Task details:
An image-free reproduction of the data below is needed: print it exactly.

Data block:
[Start of section]

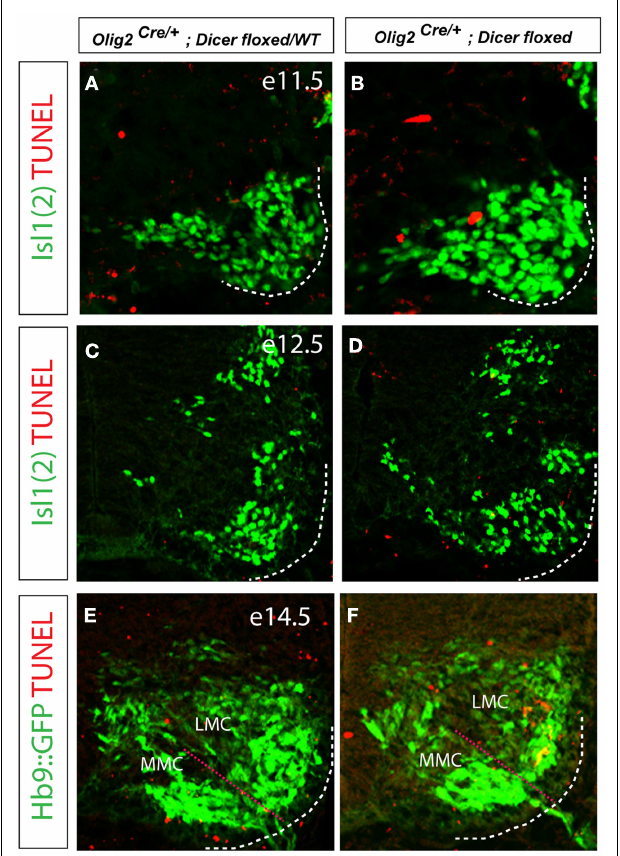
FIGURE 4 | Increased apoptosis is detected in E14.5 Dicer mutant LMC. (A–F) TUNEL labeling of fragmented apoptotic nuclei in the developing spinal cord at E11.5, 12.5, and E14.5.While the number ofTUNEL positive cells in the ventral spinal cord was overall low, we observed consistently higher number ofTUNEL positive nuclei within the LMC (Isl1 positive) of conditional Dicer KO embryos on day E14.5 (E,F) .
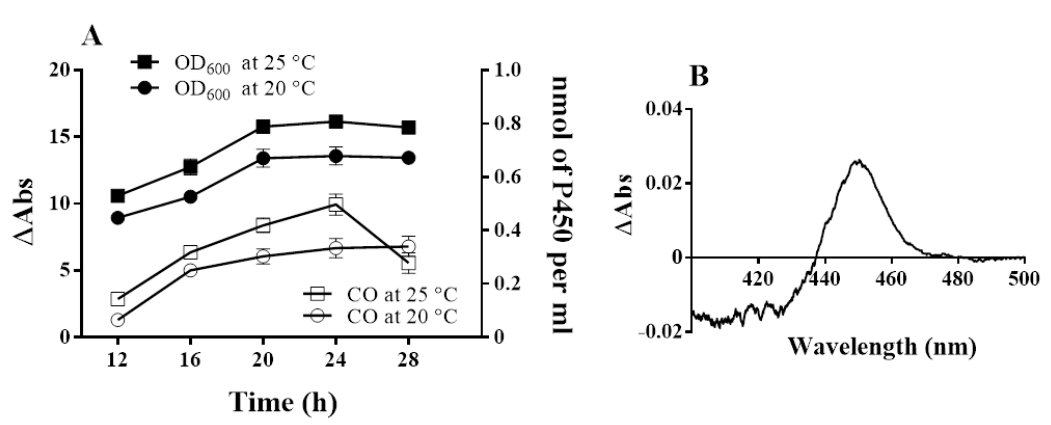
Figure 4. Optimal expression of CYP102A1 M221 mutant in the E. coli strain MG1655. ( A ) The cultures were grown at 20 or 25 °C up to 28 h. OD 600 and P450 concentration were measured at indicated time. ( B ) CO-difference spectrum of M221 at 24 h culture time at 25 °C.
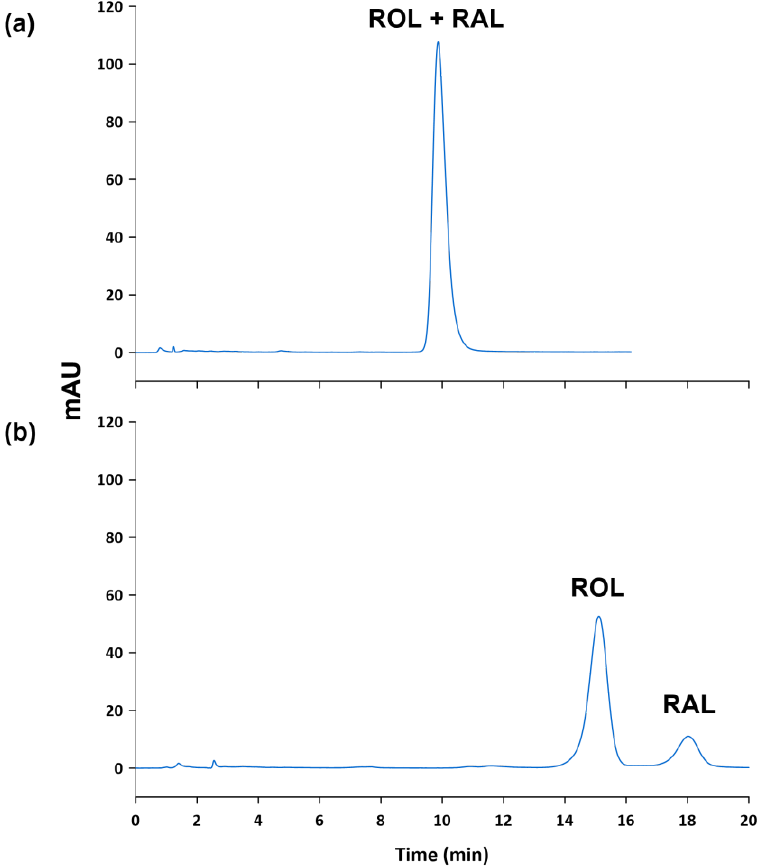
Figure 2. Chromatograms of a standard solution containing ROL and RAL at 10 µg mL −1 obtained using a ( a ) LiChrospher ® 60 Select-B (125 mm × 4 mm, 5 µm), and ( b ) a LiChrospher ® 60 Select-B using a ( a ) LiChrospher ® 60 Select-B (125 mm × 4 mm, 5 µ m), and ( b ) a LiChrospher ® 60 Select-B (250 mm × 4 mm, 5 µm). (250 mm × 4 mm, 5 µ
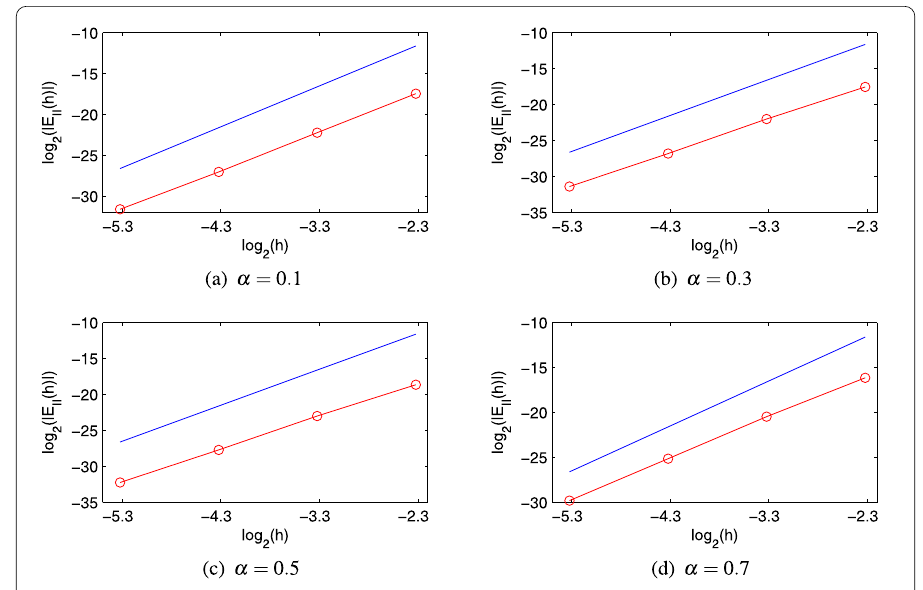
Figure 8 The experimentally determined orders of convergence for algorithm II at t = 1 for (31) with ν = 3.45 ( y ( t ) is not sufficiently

[End of section]

Response area:
FIGURE 4 | Increased apoptosis is detected in E14.5 Dicer mutant LMC. (A–F) TUNEL labeling of fragmented apoptotic nuclei in the developing spinal cord at E11.5, 12.5, and E14.5.While the number ofTUNEL positive cells in the ventral spinal cord was overall low, we observed consistently higher number ofTUNEL positive nuclei within the LMC (Isl1 positive) of conditional Dicer KO embryos on day E14.5 (E,F) .
Figure 4. Optimal expression of CYP102A1 M221 mutant in the E. coli strain MG1655. ( A ) The cultures were grown at 20 or 25 °C up to 28 h. OD 600 and P450 concentration were measured at indicated time. ( B ) CO-difference spectrum of M221 at 24 h culture time at 25 °C.
Figure 2. Chromatograms of a standard solution containing ROL and RAL at 10 µg mL −1 obtained using a ( a ) LiChrospher ® 60 Select-B (125 mm × 4 mm, 5 µm), and ( b ) a LiChrospher ® 60 Select-B using a ( a ) LiChrospher ® 60 Select-B (125 mm × 4 mm, 5 µ m), and ( b ) a LiChrospher ® 60 Select-B (250 mm × 4 mm, 5 µm). (250 mm × 4 mm, 5 µ
Figure 8 The experimentally determined orders of convergence for algorithm II at t = 1 for (31) with ν = 3.45 ( y ( t ) is not sufficiently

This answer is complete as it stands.